··· Extract provided

0

I need to insert rows into database table from XML file. My XML format is like below :

<Main>
    <Parent>
        <Title>Title1</Title>
        <Code>ABC123</Code>
        <Name>name1</Name>
        <company>test1</company>
        <Children>
            <Child>
                <Title>t1</Title>               
                <ContentType>T1</ContentType>
                <TimeStarted>2018-03-01T10:47:46</TimeStarted>
                <TimeFinished>2018-03-01T10:48:08</TimeFinished>
            </Child>
            <Child>
                <Title>t2</Title>               
                <ContentType>T1</ContentType>
                <TimeStarted>2018-03-01T10:47:46</TimeStarted>
                <TimeFinished>2018-03-01T10:48:08</TimeFinished>    
            </Child>
        </Children>
    </Parent>
    <Parent>
        <Title>Title2</Title>
        <Code>def123</Code>
        <Name>name2</Name>
        <company>test2</company>
        <Children>
            <Child>
                <Title>t1</Title>               
                <ContentType>T1</ContentType>
                <TimeStarted>2018-03-01T10:47:46</TimeStarted>
                <TimeFinished>2018-03-01T10:48:08</TimeFinished>
            </Child>
            <Child>
                <Title>t2</Title>               
                <ContentType>T1</ContentType>
                <TimeStarted>2018-03-01T10:47:46</TimeStarted>
                <TimeFinished>2018-03-01T10:48:08</TimeFinished>
            </Child>
        </Children>
    </Parent>
</Main>

I need to insert parent level data (under parent tag - Title,Code,Name,company) in Table1 and Children level data in Table2. Table2 is having foriengy key reference to Table1.(which we need to get using scope identity once inserted parent record.)

This can be very large xml file. Main problem is I need to insert records one by one, means in loop as if first Parent has some issue then the process should not be aborted but should log error and proceed to second or next Parent tag.

I tried searching best approach but mostly all suggestions goes for not iterating through xml and direct insert to tables. Below are some references that I tried at.

······
··· Data records

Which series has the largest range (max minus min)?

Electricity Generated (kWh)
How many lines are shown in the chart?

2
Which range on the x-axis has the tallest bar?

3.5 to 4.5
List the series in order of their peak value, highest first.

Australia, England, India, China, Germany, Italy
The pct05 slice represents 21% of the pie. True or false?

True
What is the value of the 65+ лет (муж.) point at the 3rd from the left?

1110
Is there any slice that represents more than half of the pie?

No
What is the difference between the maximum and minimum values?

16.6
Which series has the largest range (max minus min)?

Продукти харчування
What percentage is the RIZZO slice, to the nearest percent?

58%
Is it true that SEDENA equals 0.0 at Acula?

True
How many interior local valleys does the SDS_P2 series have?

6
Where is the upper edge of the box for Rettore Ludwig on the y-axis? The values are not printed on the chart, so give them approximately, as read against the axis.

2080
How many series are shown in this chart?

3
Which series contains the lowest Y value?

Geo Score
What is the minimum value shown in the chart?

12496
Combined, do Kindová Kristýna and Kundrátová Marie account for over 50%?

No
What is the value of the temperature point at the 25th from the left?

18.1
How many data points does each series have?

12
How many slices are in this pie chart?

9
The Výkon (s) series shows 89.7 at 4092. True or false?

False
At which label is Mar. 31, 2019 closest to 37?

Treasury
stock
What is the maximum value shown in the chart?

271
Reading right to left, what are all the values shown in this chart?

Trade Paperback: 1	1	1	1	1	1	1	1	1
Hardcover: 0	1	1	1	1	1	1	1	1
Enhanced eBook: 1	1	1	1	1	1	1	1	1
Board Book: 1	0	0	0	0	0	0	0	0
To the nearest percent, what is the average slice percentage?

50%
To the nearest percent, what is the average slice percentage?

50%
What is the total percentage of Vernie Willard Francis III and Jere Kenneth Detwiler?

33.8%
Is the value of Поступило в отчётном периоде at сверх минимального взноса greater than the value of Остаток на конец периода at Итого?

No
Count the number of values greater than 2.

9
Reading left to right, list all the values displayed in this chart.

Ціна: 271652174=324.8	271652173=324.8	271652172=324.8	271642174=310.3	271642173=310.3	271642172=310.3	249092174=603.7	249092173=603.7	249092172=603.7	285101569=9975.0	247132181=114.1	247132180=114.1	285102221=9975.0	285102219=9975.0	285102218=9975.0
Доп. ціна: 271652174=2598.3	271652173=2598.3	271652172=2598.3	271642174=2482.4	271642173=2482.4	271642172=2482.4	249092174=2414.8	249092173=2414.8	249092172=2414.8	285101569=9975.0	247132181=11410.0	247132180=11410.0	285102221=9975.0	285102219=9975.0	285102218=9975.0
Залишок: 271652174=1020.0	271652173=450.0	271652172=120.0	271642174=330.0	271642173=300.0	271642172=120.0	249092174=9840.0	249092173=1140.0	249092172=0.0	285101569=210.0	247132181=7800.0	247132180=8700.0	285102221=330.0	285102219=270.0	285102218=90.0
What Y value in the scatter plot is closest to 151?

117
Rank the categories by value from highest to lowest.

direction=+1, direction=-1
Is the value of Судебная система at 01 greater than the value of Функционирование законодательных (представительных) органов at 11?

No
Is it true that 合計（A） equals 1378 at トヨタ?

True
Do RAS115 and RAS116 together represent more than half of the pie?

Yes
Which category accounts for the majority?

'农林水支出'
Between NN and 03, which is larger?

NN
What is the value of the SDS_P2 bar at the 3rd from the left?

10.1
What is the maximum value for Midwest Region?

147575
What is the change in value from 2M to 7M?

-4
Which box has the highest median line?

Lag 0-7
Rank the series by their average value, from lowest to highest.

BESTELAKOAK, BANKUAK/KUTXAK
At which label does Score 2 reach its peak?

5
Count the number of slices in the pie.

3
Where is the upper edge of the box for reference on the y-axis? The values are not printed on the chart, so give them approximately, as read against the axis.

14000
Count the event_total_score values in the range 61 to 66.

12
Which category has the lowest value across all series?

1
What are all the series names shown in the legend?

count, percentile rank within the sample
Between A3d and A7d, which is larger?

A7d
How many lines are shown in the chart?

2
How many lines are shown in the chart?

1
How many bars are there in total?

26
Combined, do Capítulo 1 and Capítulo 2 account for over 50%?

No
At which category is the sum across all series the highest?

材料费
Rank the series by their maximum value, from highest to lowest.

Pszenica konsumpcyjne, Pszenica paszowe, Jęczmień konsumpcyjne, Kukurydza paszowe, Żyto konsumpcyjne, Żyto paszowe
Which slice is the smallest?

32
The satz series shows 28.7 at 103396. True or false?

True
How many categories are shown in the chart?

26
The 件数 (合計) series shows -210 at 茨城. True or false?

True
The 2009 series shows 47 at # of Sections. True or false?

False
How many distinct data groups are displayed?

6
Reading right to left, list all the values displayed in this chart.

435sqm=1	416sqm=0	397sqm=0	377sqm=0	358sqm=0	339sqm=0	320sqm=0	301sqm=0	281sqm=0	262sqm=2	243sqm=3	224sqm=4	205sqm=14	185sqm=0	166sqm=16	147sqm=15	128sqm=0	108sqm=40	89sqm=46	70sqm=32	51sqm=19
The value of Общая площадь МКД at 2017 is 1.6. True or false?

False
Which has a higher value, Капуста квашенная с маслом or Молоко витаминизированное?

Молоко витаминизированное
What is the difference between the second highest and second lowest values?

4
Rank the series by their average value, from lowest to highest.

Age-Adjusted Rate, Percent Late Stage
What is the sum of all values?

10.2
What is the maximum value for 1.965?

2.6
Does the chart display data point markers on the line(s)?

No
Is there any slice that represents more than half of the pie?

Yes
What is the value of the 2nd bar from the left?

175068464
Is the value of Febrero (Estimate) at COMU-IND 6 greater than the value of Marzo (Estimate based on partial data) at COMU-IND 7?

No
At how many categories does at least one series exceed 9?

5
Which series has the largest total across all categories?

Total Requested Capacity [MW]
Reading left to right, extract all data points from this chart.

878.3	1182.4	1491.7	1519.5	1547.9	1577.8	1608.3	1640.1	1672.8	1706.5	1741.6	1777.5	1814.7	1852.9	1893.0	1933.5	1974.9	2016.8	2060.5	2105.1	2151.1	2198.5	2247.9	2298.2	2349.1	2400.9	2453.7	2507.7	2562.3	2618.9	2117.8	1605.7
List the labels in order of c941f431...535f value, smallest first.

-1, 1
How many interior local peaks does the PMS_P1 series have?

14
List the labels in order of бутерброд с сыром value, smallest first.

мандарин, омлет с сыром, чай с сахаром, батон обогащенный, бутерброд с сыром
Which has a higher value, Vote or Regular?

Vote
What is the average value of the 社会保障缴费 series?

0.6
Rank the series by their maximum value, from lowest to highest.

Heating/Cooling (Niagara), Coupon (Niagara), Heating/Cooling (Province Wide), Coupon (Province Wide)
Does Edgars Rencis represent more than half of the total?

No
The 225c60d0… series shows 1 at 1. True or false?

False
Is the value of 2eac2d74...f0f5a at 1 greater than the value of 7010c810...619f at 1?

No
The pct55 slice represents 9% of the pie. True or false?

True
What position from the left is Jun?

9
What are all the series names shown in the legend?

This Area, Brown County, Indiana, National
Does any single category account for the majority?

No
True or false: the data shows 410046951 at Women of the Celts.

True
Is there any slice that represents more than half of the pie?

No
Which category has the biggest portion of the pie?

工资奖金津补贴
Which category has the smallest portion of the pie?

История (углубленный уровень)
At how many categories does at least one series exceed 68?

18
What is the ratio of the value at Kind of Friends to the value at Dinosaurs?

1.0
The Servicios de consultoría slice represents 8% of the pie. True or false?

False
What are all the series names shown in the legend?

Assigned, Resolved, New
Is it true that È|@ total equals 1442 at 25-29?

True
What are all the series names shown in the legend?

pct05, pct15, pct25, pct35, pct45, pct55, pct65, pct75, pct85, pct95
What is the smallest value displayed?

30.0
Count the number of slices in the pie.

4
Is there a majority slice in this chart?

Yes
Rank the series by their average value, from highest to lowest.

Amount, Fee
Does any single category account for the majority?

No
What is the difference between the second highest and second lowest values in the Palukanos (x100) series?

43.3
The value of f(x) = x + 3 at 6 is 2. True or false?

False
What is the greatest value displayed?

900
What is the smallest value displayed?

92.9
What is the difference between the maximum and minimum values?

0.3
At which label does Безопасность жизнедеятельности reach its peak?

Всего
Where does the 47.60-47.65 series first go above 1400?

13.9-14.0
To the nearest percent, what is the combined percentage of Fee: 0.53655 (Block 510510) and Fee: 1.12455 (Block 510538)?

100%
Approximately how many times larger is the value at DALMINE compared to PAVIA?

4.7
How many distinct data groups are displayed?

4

······

- Written task 1
From the XML import question, extract the stretch from "I need to insert parent" through "I tried at.".
- Written task 2
In the XML import question's sample file, which tag names appear directly inside each Child element?
- Written task 3
Carry on the XML import question from the point where it stops.
You won't need the entries for any of this.

- Written answer 1
I need to insert parent level data (under parent tag - Title,Code,Name,company) in Table1 and Children level data in Table2. Table2 is having foriengy key reference to Table1.(which we need to get using scope identity once inserted parent record.)

This can be very large xml file. Main problem is I need to insert records one by one, means in loop as if first Parent has some issue then the process should not be aborted but should log error and proceed to second or next Parent tag.

I tried searching best approach but mostly all suggestions goes for not iterating through xml and direct insert to tables. Below are some references that I tried at.

- Written answer 2
Title, ContentType, TimeStarted, TimeFinished

- Written answer 3
TSQL Inserting records from XML string

How to get individual identity in an XML Insert?

I need suggestion that for particularly my requirement can be achieved without looping through? Also which would be best approach to do this, like first insert into some temp table and then process it or using xquery first fetch all records in flat data and then cursor over it?? or any other approach

Please suggest.

vibs
  • 115
  • 2
  • 14
  • XML support is **highly vendor-specific** - so please add a tag to specify whether you're using `mysql`, `postgresql`, `sql-server`, `oracle` or `db2` - or something else entirely. – marc_s Mar 27 '18 at 05:23
  • I really hope, that your xml does not use `` and `` but rather `` and ``... Same with children... You've tagged this with `[tsql]`. This is narrowing the choice, but still not clear... – Shnugo Mar 27 '18 at 10:51
  • Is the FK built through the given `` (which must be unique in this case)? – Shnugo Mar 27 '18 at 10:52
  • sorry I missed your comments...it was not , etc. that was just . same with the child element...I wrote it by mistake... Updated question. Thanks. – vibs Mar 29 '18 at 05:01

2 Answers2

1

In general it is a good idea to use a two-stepped import, especially in cases, where you expect issues.

If this is SQL-Server (I take this form the [tsql] tag) you might create a STORED PROCEDURE accepting an XML as parameter and using the following code to shred this into a staging table.

Hint: I used the * to read your nodes <Parent1>, <Parent2>. I hope, that you do not have name-numbered elements though. But it would work anyway...

DECLARE @xml XML=N'Your xml here';

WITH Parents AS
(
    SELECT ROW_NUMBER() OVER(ORDER BY (SELECT NULL)) AS ParentID
          ,prnt.value(N'(Title)[1]','nvarchar(max)') AS Title
          ,prnt.value(N'(Code)[1]','nvarchar(max)') AS Code
          ,prnt.value(N'(Name)[1]','nvarchar(max)') AS Name
          ,prnt.value(N'(company)[1]','nvarchar(max)') AS Company
          ,prnt.query(N'Children/*') AS ChildrenXML
    FROM @xml.nodes(N'/Main/*') AS Lvl1(prnt)
)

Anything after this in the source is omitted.